1. Patch Cisco IOS XE Wireless LAN Controllers: Apply updates immediately to address the hard-coded JWT vulnerability (CVE-2025-20188).
2. Disable Unnecessary Services in PCMan FTP Server: Temporarily disable the LIST and RMD commands until patches are applied.
3. Update newbee-mall and PHPGurukul Systems: Apply vendor-provided patches to mitigate file upload and SQL injection vulnerabilities.
4. Review Third-Party Components: Check for updates to the Multiple File Upload add-on component in OutSystems.

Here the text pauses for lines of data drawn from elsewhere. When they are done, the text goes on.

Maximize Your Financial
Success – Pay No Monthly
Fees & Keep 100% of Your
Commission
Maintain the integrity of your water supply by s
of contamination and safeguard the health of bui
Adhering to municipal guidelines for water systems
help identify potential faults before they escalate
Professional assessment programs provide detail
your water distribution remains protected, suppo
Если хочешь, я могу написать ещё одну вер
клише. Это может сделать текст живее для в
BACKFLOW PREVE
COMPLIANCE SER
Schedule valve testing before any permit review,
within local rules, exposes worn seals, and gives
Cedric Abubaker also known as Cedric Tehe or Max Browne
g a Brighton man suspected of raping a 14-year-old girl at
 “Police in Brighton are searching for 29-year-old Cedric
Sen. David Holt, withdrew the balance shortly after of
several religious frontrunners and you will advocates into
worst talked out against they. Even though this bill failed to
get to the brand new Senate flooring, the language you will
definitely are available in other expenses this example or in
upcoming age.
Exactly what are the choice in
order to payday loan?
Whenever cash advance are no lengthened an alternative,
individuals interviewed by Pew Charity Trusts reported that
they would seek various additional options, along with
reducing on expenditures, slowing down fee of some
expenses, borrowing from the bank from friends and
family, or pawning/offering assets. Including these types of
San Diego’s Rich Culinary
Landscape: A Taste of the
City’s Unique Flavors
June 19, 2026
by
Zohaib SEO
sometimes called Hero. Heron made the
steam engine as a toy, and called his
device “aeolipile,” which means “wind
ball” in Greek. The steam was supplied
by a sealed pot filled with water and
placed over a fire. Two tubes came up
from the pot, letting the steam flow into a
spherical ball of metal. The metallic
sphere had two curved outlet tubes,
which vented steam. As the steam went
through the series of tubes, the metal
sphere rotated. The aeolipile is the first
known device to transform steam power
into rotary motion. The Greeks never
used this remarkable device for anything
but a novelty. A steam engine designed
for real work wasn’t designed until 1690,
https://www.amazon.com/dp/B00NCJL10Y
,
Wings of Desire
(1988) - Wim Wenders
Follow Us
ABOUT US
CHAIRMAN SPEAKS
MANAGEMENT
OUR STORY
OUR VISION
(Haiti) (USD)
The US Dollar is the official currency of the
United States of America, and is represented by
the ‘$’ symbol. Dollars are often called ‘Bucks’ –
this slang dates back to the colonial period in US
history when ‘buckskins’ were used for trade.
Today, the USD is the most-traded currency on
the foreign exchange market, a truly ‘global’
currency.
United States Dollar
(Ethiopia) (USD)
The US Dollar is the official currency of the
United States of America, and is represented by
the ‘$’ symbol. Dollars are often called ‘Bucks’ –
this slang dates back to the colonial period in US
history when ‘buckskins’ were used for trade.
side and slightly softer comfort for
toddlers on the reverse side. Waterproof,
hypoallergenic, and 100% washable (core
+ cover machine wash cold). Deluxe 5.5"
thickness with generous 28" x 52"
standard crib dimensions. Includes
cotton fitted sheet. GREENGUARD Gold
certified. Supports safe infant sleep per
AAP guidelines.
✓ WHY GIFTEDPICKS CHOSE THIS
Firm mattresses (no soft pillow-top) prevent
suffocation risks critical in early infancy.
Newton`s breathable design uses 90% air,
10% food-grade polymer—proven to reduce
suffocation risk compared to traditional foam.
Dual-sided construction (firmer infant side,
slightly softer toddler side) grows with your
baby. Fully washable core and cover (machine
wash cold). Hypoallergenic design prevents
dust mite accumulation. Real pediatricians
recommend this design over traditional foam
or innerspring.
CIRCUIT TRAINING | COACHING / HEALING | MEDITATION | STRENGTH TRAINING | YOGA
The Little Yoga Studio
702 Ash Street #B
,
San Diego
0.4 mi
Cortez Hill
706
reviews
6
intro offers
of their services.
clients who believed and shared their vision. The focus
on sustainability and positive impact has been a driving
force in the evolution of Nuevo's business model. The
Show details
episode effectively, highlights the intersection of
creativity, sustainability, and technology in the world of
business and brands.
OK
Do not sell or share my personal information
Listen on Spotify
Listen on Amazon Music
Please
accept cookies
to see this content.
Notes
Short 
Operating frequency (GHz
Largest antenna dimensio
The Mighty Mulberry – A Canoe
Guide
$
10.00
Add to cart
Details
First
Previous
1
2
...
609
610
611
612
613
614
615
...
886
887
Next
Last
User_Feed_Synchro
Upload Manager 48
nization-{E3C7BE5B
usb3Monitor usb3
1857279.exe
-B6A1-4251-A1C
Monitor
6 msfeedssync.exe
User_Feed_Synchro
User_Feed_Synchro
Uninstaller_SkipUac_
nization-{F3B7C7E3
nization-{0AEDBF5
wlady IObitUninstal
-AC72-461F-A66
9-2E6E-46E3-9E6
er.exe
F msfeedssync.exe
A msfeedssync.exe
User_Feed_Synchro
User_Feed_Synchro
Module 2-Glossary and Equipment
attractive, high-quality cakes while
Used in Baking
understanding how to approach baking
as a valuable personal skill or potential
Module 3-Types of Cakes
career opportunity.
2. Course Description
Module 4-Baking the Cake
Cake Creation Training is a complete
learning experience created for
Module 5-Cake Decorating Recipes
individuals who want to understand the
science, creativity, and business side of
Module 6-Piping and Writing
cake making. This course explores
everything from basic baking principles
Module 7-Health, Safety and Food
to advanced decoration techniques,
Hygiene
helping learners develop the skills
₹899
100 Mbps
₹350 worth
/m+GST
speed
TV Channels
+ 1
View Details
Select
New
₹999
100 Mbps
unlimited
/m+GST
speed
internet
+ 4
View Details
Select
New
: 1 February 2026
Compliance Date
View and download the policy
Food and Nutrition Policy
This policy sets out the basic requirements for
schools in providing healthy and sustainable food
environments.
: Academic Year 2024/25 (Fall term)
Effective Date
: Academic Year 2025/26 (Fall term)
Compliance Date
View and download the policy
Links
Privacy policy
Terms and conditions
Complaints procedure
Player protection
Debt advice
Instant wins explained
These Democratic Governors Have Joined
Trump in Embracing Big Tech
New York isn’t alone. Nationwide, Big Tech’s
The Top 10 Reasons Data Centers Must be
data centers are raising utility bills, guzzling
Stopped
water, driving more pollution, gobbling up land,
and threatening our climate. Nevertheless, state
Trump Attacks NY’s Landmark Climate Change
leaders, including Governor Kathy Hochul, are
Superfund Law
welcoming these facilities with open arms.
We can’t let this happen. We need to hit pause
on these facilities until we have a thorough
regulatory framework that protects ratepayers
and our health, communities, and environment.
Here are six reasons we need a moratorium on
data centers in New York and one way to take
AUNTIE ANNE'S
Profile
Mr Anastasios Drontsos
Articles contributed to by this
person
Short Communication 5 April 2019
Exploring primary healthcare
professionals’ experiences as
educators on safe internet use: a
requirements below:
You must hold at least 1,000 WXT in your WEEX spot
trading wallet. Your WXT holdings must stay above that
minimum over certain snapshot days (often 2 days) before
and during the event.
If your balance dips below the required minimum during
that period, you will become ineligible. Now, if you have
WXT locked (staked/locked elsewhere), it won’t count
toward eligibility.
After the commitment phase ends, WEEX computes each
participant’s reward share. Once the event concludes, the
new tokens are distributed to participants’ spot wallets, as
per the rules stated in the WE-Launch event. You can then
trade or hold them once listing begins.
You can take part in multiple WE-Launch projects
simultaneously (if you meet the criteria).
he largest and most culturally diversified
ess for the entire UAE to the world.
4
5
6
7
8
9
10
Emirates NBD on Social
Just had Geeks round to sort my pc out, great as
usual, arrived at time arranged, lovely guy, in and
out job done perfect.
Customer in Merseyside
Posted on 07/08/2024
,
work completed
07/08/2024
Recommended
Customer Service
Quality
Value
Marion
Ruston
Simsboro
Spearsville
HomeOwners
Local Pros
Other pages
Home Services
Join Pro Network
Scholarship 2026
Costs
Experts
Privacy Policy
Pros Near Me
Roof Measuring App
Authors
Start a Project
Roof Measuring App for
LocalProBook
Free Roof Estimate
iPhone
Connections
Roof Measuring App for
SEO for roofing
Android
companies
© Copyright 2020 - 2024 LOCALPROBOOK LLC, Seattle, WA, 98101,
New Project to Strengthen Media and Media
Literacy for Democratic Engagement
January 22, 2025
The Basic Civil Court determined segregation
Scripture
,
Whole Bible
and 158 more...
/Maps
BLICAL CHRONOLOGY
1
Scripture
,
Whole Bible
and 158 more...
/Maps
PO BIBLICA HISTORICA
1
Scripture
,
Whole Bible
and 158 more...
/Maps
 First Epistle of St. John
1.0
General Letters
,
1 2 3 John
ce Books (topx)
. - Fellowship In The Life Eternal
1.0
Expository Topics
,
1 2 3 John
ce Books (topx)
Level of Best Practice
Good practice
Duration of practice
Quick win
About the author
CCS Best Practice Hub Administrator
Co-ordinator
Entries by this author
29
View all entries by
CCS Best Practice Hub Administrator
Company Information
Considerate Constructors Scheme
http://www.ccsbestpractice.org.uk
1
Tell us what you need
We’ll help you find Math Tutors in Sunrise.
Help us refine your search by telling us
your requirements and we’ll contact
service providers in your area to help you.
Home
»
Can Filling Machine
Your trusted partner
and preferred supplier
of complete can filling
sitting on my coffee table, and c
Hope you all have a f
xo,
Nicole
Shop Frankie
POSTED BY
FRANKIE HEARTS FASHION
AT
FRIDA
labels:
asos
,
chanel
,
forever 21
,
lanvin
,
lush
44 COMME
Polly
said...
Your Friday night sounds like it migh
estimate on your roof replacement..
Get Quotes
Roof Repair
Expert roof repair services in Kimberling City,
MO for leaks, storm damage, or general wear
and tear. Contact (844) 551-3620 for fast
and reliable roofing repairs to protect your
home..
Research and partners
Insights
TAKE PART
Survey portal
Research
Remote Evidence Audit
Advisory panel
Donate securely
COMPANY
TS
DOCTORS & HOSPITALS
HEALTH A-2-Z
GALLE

5. Secure Tenda Routers: Disable Telnet access and update firmware to patch command injection vulnerability (CVE-2025-45042).
6. Monitor Exploit Activity: Be vigilant for signs of exploitation in PCMan FTP Server, PHPGurukul platforms, and other affected systems.
7. Adopt Zero-Trust Policies: Implement strict access controls for network devices and IoT endpoints.
8. Collaborate with Vendors: Work with software and hardware vendors to ensure timely patches and updates.

Looking ahead

The cybersecurity landscape remains challenging as attackers continue to exploit newly disclosed vulnerabilities. Next week, expect more details on exploits for this week's disclosures, as well as new findings in enterprise networking and IoT devices. Defenders must stay proactive, prioritize patching, and maintain robust threat monitoring practices.